── Given passage

Rediscovering the Essence of Chess - The Virtues of Slow Play

Rediscovering the Essence of Chess - The Virtues of Slow Play


Food for Thought:

In today’s fast-paced world, the game of chess has undergone a transformation. With the rise of online platforms, chess enthusiasts are increasingly drawn to the thrill of blitz and rapid games. The chess landscape seems to have evolved into a realm where speed and tricks take center stage, leaving some to wonder: have we lost sight of the true purpose of chess?

I recently watched a YouTube video of Ben Finegold where he explained one of my favorite openings where he then comment on Blitz, Rapid vs slow plays.

His remarkable insights inspired me to delve into this week’s blog topic, The Virtues of Slow Play.

Then I had a chat with my very dear friend Andy and I spontaneously decided to publish this blog earlier than originally planned. Andy, this one’s a special dedication to you.

────
── Data section

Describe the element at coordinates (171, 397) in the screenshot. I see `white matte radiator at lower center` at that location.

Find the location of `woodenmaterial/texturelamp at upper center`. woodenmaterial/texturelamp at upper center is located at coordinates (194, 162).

────

**Requests:**
[1] In the chess blog post, what is the title of this week's blog topic?
[2] Decide whether each statement agrees with the chess blog post, answering yes or no and quoting the words that settle it: (a) The writer watched a YouTube video of Ben Finegold. (b) The blog was published later than originally planned. (c) Online platforms have drawn chess enthusiasts toward blitz and rapid games.

**Answers for this exercise:**
[1] The Virtues of Slow Play

[2]
(a) Yes: "I recently watched a YouTube video of Ben Finegold"
(b) No: "publish this blog earlier than originally planned"
(c) Yes: "With the rise of online platforms, chess enthusiasts are increasingly drawn to the thrill of blitz and rapid games."